Desde la Nicaragua rural y profunda, donde la represión de la dictadura contra la población es más cruel e implacable, diez alcaldes y dos vicealcaldes liberales de los partidos CxL y PLC hicieron un apremiante llamado a la formación de la unión opositora de hecho, ya que no fue posible formar la alianza electoral de derecho.
La representación electoral de estos alcaldes opositores, dos de los cuales están en el exilio, es muy importante y no debería ser menospreciada. Ellos representan jurisdicciones en las cuales hasta el 70 por ciento de los ciudadanos ha votado históricamente contra el sandinismo, y sus municipios representan un 16 por ciento del electorado nacional, según estudio realizado por el medio digital Artículo 66 basado en datos del Consejo Supremo Electoral.
Los alcaldes opositores de esos municipios del norte y el Caribe Sur del país, enviaron su mensaje a los dirigentes de la Alianza Ciudadana y la Coalición Nacional después de que Dennis Martínez —el mediador en el fallido intento de formar una sola alianza electoral opositora—, explicó este lunes 17 de mayo en su columna de los lunes en LA PRENSA por qué fracasó ese esfuerzo unitario.

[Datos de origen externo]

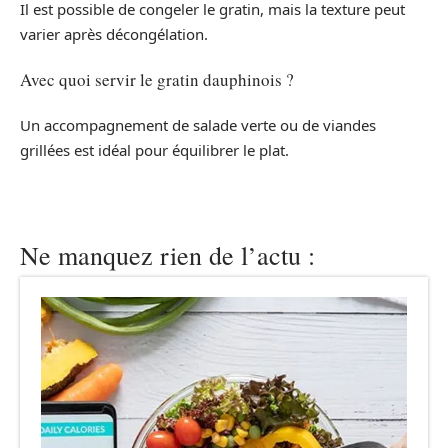
Il est possible de congeler le gratin, mais la texture peut
varier après décongélation.
Avec quoi servir le gratin dauphinois ?
Un accompagnement de salade verte ou de viandes
grillées est idéal pour équilibrer le plat.
Ne manquez rien de l’actu :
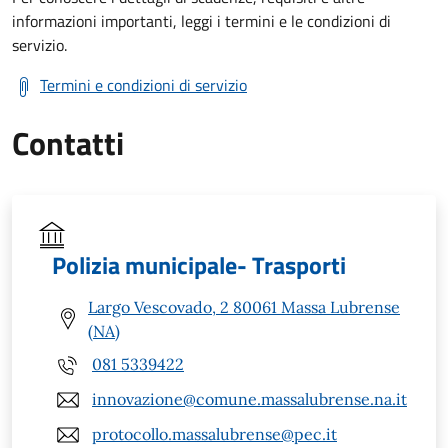
informazioni importanti, leggi i termini e le condizioni di
servizio.
Termini e condizioni di servizio
Contatti
Polizia municipale- Trasporti
Largo Vescovado, 2 80061 Massa Lubrense
(NA)
081 5339422
innovazione@comune.massalubrense.na.it
protocollo.massalubrense@pec.it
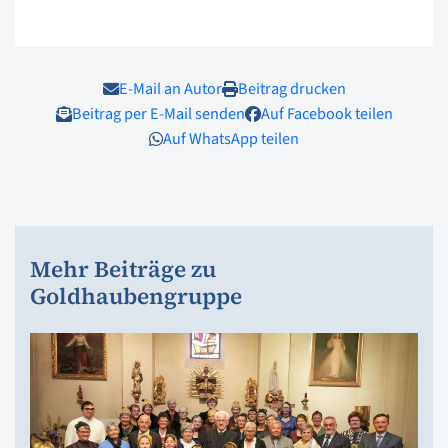
E-Mail an Autor
Beitrag drucken
Beitrag per E-Mail senden
Auf Facebook teilen
Auf WhatsApp teilen
Mehr Beiträge zu
Goldhaubengruppe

Según Martínez, el fracaso se debió a que los dirigentes de “ambos partidos (que encabezan las plataformas opositoras) tenían claro que la unidad no se iba a dar, no querían anteponer los egos… Es evidente que CxL y PRD son los grandes culpables”.
Sin embargo, la ciudadanía democrática no pierde la esperanza en que toda la oposición (la verdadera, no la colaboracionista o zancuda) se junte de alguna manera para enfrentar al dictador Ortega en las elecciones de noviembre. A pesar de que no se pudo formar una sola alianza electoral opositora, y de que la oposición vaya a las elecciones en dos casillas electorales, es posible acordar previamente la votación de todos por una sola candidatura presidencial, que motive a la gente e impida la abstención masiva que le ayudaría a Ortega a imponerse incluso sin hacer fraude.

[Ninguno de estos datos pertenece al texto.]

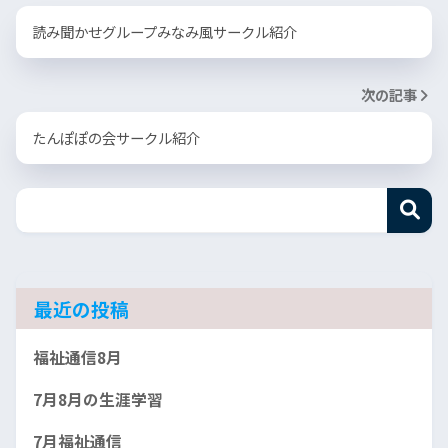
読み聞かせグループみなみ風サークル紹介
次の記事
たんぽぽの会サークル紹介
最近の投稿
福祉通信8月
7月8月の生涯学習
7月福祉通信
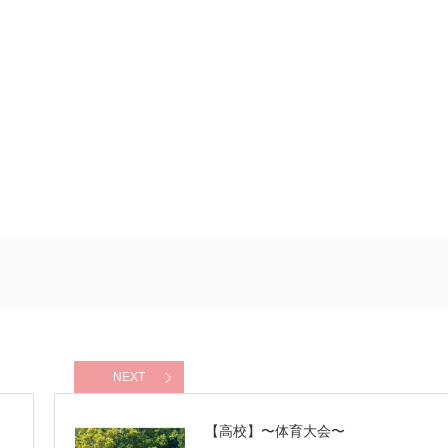
NEXT
【高校】〜体育大会〜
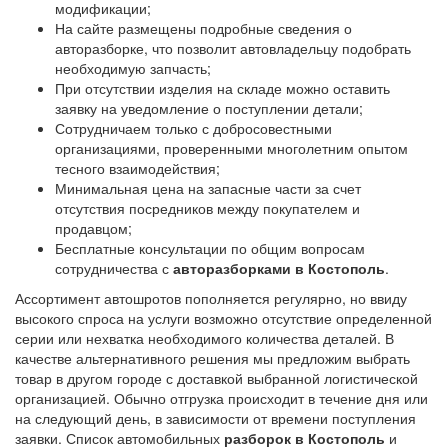
модификации;
На сайте размещены подробные сведения о
авторазборке, что позволит автовладельцу подобрать
необходимую запчасть;
При отсутствии изделия на складе можно оставить
заявку на уведомление о поступлении детали;
Сотрудничаем только с добросовестными
организациями, проверенными многолетним опытом
тесного взаимодействия;
Минимальная цена на запасные части за счет
отсутствия посредников между покупателем и
продавцом;
Бесплатные консультации по общим вопросам
сотрудничества с
авторазборками в Костополь
.
Ассортимент автошротов пополняется регулярно, но ввиду
высокого спроса на услуги возможно отсутствие определенной
серии или нехватка необходимого количества деталей. В
качестве альтернативного решения мы предложим выбрать
товар в другом городе с доставкой выбранной логистической
организацией. Обычно отгрузка происходит в течение дня или
на следующий день, в зависимости от времени поступления
заявки. Список автомобильных
разборок в Костополь
и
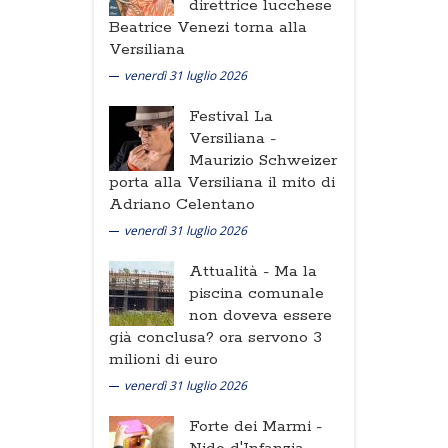
direttrice lucchese
Beatrice Venezi torna alla
Versiliana
venerdì 31 luglio 2026
Festival La
Versiliana -
Maurizio Schweizer
porta alla Versiliana il mito di
Adriano Celentano
venerdì 31 luglio 2026
Attualità -
Ma la
piscina comunale
non doveva essere
già conclusa? ora servono 3
milioni di euro
venerdì 31 luglio 2026
Forte dei Marmi -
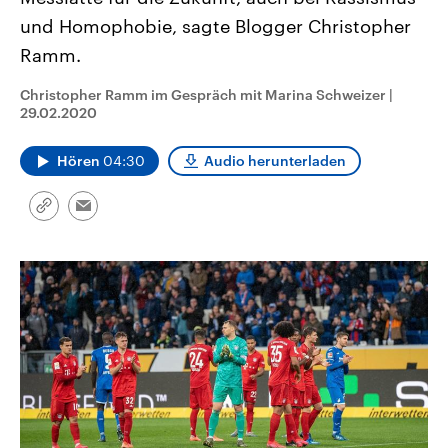
CDU, SPD und FDP regiert.-
aktuelle Weltgeschehen.
und Homophobie, sagte Blogger Christopher
Umfragen, Prognosen,
Wahlprogramme, aktuelle Berichte
Ramm.
Sendungen
Programm
Podcasts
und Hintergründe zu den Parteien
und Kandidaten der anstehenden
Wahl.
Christopher Ramm im Gespräch mit Marina Schweizer
|
Audio-Archiv
29.02.2020
Hören
04:30
Audio herunterladen
Link
Email
kopieren/teilen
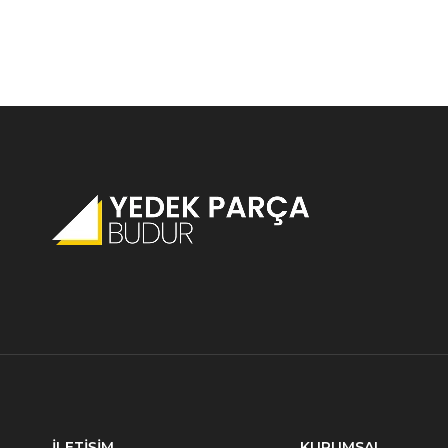
İLETİŞİM
KURUMSAL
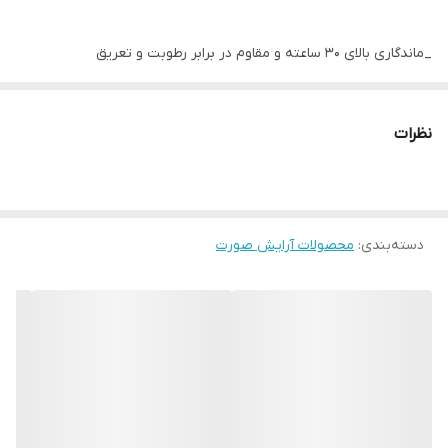
_ماندگاری بالای 30 ساعته و مقاوم در برابر رطوبت و تعریق
_پوشش بالای عیوب صورت از جمله لک، تیرگی، چروک و… .
نظرات
_جلوه ای مات و طبیعی
دسته‌بندی
:
محصولات آرایش صورت
_بافت رقیق کرم پودر که مانع بسته شدن منافذ باز پوست و در نتیجه
نفس کشیدن پوست می شود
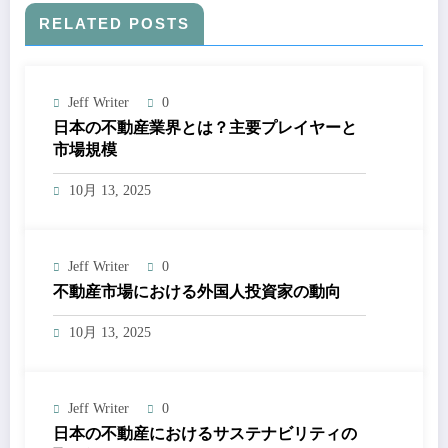
RELATED POSTS
Jeff Writer
0
日本の不動産業界とは？主要プレイヤーと
市場規模
10月 13, 2025
Jeff Writer
0
不動産市場における外国人投資家の動向
10月 13, 2025
Jeff Writer
0
日本の不動産におけるサステナビリティの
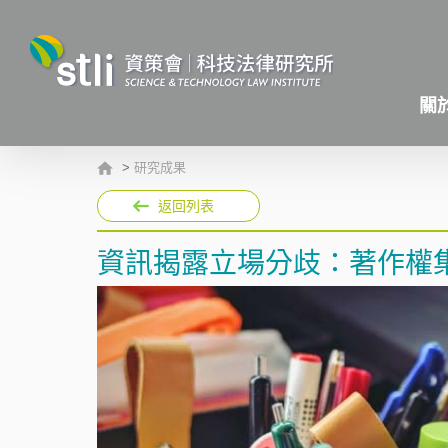
關
>
研究成果
返回列表
資訊揭露立場分歧：著作權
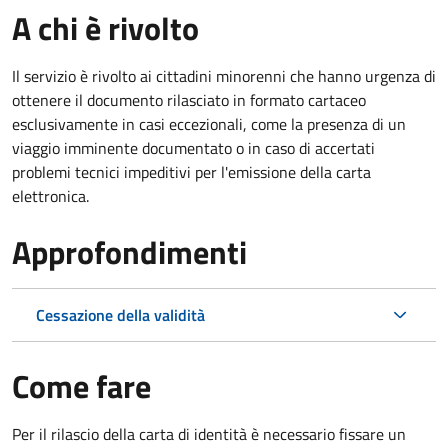
A chi è rivolto
Il servizio è rivolto ai cittadini minorenni che hanno urgenza di
ottenere il documento rilasciato in formato cartaceo
esclusivamente in casi eccezionali, come la presenza di un
viaggio imminente documentato o in caso di accertati
problemi tecnici impeditivi per l'emissione della carta
elettronica.
Approfondimenti
Cessazione della validità
Come fare
Per il rilascio della carta di identità è necessario fissare un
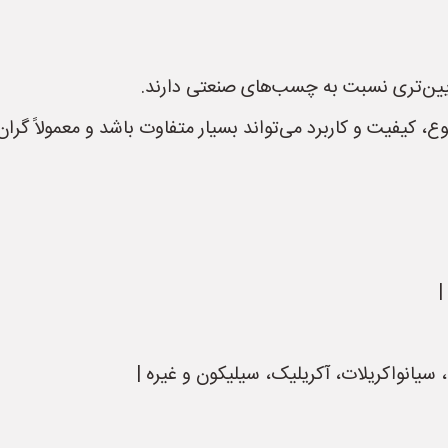
یین‌تری نسبت به چسب‌های صنعتی دارند.
 کیفیت و کاربرد می‌تواند بسیار متفاوت باشد و معمولاً گرا
|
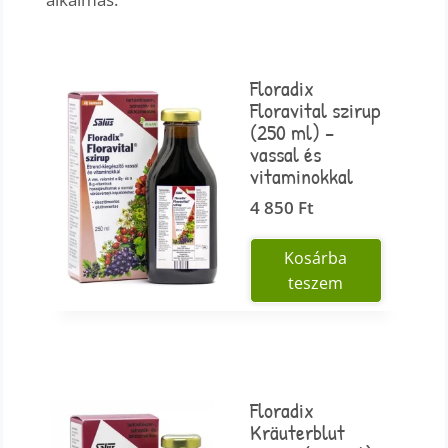
Floradix
Floravital szirup
(250 ml) –
vassal és
vitaminokkal
4 850
Ft
Kosárba
teszem
Floradix
Kräuterblut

Podemos “unirnos toditos para derrotar a la dictadura con una sola fórmula ganadora que nos represente a todos los opositores”, dicen en su mensaje los alcaldes que representan al puro pueblo de tierra adentro. “No hablamos —añaden— porque pretendamos proyectarnos a candidatos a cargos de elección. Hablamos porque nos duele que algunos líderes de la oposición continúen señalando las diferencias que nos separan, en lugar de escuchar el clamor de la mayoría del pueblo que desde todos los rincones de nuestro país les reclama Unidad”.

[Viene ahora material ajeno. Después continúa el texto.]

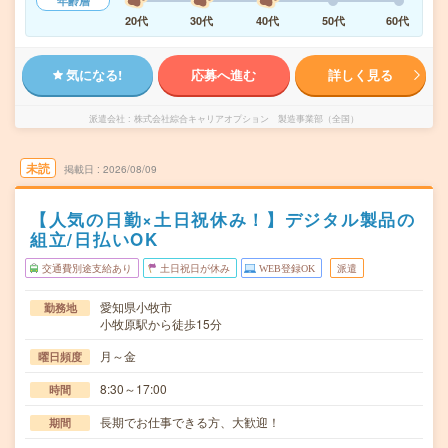
年齢層
20代
30代
40代
50代
60代
気になる!
応募へ進む
詳しく見る
派遣会社
株式会社綜合キャリアオプション 製造事業部（全国）
未読
掲載日
2026/08/09
【人気の日勤×土日祝休み！】デジタル製品の
組立/日払いOK
交通費別途支給あり
土日祝日が休み
WEB登録OK
派遣
愛知県小牧市
勤務地
小牧原駅から徒歩15分
月～金
曜日頻度
8:30～17:00
時間
長期でお仕事できる方、大歓迎！
期間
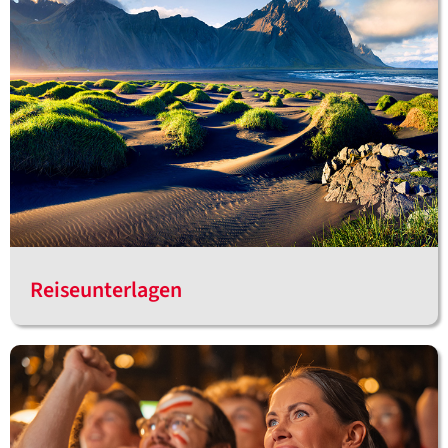
Reiseunterlagen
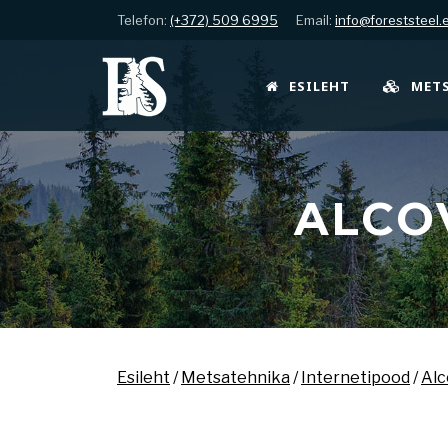
Telefon:
(+372) 509 6995
Email:
info@foreststeel.
ESILEHT
MET
ALCO
Esileht
/
Metsatehnika
/
Internetipood
/
Alc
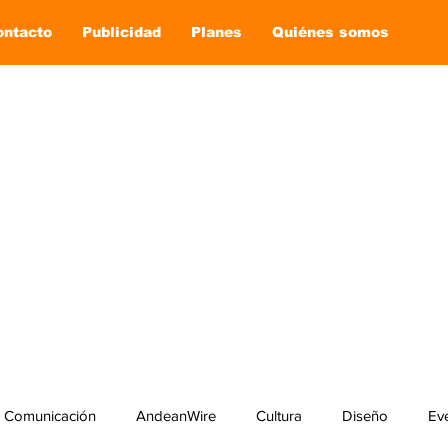
ontacto
Publicidad
Planes
Quiénes somos
Comunicación
AndeanWire
Cultura
Diseño
Ev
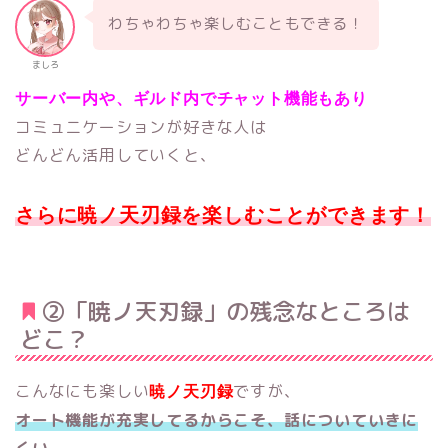
わちゃわちゃ楽しむこともできる！
ましろ
サーバー内や、ギルド内でチャット機能もあり
コミュニケーションが好きな人は
どんどん活用していくと、
さらに暁ノ天刃録を楽しむことができます！
②「暁ノ天刃録」の残念なところは
どこ？
こんなにも楽しい
ですが、
暁ノ天刃録
オート機能が充実してるからこそ、話についていきに
くい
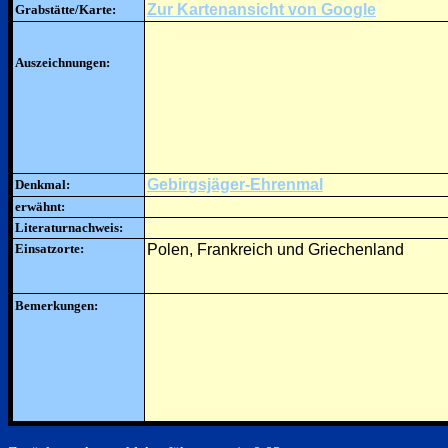
Zur Kartenansicht von Google
Grabstätte/Karte:
Auszeichnungen:
Gebirgsjäger-Ehrenmal
Denkmal:
erwähnt:
Literaturnachweis:
Einsatzorte:
Polen, Frankreich und Griechenland
Bemerkungen:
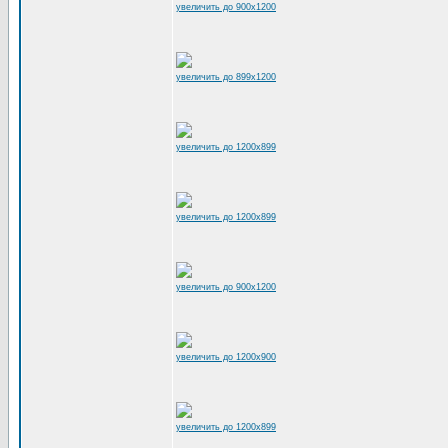
увеличить до 900x1200
увеличить до 899x1200
увеличить до 1200x899
увеличить до 1200x899
увеличить до 900x1200
увеличить до 1200x900
увеличить до 1200x899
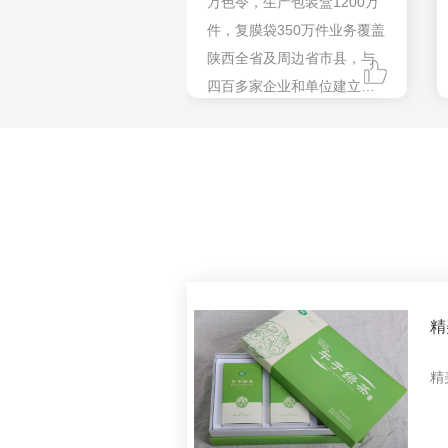
万色令，生产包装盒1200万
件，复膜袋350万件业务覆盖
陕西全省及周边省市县，与
四百多家企业和单位建立了
长期合作关系，公司经营规
模位居陕南印刷包装企业前
列。
精
精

Dennis Martínez dijo en su artículo de LA PRENSA que no vio voluntad unitaria en los representantes de los partidos CxL y el PRD. Pero recomendó “no tirar la toalla”. “Lo peor que nos puede pasar es darnos por vencidos —advirtió—, el pueblo sigue unido… y a los políticos solo tengo un consejo que darles: escuchen la voz de la gente”.
El mensaje de los alcaldes y casi todas las reacciones en el sector opositor ante el fracaso en la formación de la alianza electoral única, demuestran que la gente democrática no tira la toalla al suelo, que no se da por derrotada. Existe la esperanza en que se puede dar la batalla electoral con una sola candidatura presidencial, para lo cual hay que presionar a los dirigentes de la oposición, rogarles y suplicarles si es necesario, que tengan compasión por Nicaragua —como decía don Roberto Terán— y se unan contra la dictadura.